Это была учительница, и пастух тотчас узнал ее. Темным пятном она отделилась от ночного мрака. Лунные лучи коснулись ее черной шерстяной шали, черных волос и черных глаз. Она подошла к воде и наклонилась. Модест затаил дыхание. Она выпрямилась и пошла вдоль берега к более глубоким местам.

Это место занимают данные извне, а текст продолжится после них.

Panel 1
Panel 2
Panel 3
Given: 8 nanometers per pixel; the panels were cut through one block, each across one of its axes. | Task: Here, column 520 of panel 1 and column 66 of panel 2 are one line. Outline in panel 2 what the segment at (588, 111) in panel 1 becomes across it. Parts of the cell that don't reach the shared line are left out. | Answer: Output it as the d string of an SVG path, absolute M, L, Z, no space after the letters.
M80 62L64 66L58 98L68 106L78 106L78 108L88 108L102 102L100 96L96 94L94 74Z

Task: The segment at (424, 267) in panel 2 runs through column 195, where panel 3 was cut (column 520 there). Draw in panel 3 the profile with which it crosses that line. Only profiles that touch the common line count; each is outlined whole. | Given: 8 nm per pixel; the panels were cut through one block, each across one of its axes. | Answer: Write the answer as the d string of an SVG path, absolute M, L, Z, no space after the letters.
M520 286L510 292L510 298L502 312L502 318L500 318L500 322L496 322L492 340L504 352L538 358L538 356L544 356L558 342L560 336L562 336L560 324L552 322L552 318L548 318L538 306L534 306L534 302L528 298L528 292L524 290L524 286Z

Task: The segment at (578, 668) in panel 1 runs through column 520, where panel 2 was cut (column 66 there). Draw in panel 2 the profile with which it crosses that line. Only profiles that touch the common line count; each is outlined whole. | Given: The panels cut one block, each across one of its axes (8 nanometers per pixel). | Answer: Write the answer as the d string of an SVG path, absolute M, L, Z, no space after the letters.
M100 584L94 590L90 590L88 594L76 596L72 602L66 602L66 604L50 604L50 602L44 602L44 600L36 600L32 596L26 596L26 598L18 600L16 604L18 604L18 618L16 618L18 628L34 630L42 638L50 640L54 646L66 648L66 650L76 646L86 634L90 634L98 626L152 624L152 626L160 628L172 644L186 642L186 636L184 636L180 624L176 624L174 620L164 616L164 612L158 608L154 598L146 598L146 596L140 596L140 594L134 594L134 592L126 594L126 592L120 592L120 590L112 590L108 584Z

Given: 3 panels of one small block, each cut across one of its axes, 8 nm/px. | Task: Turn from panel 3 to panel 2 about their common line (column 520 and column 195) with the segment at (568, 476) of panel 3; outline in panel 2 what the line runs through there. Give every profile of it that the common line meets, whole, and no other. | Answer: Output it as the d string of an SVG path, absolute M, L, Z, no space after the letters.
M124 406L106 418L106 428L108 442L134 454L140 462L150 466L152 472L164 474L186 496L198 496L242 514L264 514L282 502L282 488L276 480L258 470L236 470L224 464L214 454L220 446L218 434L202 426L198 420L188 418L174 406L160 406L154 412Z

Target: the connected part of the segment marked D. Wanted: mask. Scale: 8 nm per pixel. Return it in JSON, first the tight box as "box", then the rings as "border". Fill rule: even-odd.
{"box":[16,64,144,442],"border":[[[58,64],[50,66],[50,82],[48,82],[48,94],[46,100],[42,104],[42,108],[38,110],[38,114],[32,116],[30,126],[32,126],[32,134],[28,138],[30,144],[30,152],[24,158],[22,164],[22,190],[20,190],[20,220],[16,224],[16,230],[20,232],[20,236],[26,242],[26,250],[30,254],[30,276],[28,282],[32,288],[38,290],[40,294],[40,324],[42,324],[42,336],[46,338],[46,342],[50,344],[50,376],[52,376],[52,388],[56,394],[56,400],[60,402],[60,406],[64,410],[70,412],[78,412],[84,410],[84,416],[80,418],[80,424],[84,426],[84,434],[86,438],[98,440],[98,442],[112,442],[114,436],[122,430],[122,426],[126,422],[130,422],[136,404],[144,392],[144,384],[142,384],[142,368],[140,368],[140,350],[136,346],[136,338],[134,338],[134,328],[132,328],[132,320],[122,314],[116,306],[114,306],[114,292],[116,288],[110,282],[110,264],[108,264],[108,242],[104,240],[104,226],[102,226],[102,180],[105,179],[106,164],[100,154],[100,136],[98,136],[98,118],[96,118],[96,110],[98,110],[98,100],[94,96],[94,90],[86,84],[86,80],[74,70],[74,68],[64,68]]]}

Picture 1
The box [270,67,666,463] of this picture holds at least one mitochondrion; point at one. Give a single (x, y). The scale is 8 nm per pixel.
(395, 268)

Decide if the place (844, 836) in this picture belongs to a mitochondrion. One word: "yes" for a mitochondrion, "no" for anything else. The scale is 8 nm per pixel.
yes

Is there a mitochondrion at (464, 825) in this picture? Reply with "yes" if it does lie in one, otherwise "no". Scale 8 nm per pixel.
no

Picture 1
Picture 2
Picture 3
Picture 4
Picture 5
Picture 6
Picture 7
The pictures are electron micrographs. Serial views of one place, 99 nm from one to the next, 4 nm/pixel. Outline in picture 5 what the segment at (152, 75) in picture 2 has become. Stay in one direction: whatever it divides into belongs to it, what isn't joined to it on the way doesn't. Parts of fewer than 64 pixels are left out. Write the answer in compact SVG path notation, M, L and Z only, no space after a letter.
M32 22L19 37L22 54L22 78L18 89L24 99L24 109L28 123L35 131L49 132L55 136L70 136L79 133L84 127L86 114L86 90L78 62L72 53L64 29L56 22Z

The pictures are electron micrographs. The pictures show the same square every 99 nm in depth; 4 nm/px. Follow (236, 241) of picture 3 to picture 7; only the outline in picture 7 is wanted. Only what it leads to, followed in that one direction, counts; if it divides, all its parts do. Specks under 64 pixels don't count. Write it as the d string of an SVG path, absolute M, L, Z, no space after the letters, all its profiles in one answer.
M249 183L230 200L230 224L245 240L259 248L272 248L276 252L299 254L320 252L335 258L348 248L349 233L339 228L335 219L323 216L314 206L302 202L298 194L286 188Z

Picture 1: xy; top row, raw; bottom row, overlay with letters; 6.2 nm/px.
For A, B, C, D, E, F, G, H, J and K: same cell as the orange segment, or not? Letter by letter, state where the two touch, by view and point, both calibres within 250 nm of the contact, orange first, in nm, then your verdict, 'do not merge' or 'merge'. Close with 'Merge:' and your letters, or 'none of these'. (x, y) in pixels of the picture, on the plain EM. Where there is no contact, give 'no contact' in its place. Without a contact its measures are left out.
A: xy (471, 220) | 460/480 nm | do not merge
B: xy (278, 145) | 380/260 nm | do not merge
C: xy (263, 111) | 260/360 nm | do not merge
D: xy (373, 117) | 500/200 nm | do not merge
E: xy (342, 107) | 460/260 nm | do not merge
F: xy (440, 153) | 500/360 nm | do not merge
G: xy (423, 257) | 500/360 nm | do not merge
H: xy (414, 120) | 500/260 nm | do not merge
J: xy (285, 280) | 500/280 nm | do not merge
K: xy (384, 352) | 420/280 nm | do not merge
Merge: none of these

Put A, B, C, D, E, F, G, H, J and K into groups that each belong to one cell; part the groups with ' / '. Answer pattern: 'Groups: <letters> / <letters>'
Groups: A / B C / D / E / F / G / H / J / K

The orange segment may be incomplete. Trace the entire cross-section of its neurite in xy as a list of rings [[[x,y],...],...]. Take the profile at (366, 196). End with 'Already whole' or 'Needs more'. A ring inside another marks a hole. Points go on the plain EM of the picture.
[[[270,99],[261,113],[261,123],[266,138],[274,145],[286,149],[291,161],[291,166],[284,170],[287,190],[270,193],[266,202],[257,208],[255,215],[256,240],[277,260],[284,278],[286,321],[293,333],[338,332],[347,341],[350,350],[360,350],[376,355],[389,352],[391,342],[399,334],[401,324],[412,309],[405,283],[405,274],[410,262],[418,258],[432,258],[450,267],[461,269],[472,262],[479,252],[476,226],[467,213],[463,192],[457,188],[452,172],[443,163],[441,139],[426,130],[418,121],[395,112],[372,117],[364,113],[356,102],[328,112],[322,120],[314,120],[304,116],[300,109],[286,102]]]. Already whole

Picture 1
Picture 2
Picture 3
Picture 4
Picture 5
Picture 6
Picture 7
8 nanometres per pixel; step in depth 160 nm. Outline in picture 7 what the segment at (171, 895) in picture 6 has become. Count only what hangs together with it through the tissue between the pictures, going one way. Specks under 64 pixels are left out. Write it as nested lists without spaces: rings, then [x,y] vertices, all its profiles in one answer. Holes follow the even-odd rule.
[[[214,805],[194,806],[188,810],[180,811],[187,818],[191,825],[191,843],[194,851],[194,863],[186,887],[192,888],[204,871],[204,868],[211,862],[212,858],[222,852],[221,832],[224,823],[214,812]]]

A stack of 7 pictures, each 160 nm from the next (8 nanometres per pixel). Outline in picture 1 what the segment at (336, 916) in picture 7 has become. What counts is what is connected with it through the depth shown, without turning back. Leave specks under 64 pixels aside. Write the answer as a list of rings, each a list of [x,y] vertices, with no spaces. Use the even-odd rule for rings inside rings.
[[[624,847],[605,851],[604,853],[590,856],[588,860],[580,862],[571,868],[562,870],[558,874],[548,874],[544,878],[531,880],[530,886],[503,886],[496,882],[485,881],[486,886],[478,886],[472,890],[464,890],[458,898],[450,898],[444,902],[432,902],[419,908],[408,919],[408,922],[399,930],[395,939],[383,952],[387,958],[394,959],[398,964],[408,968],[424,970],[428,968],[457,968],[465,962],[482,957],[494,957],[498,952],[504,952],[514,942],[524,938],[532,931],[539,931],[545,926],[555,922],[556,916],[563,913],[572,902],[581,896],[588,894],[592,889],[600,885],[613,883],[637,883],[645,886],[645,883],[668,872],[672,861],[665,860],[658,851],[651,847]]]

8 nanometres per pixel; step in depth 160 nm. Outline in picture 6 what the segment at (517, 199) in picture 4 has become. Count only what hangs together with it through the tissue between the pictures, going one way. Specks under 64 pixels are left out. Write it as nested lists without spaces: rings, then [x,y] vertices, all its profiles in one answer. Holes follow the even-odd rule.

Модест спрятал огонек сигареты в кулак, вспомнив вдруг, что этот жест сохранился у него с времен войны.
Девушка нагнулась над водой. Что она искала там — белый город или смерть? Он почувствовал, что бледнеет, вся его кровь отхлынула от сердца. Девушка наклонилась ниже, из глубины на нее смотрело женское лицо; черные глаза смотрели из озера в глаза живом женщины. «О голубка моя, друг мой!..» Любовный призыв ночной птицы зазвенел в ушах пастуха.
Словно большое крыло пронеслось над озером и лесом. Это был даже не ветер, а неуловимое движение замершего воздуха; вздрогнули листья и травы, очнулись и затрепетали невидимые цветы, розы в далеких садах, созвездия жасмина, венчики жимолости, зеленые ели и липы.
Модест почувствовал, что он здесь наедине с этой женщиной, что среди горных просторов нет никого, кроме него и этого черноглазого, черноволосого цветка, чей облик так близко напоминал пастуху его прежнюю любовь, только был еще краше и нежнее. И не быть никогда ни войне, ни беде Там, где в лунных лучах стоит эта девушка, царят светлая ночь, пение лесного голубя и напоенный теплом июнь.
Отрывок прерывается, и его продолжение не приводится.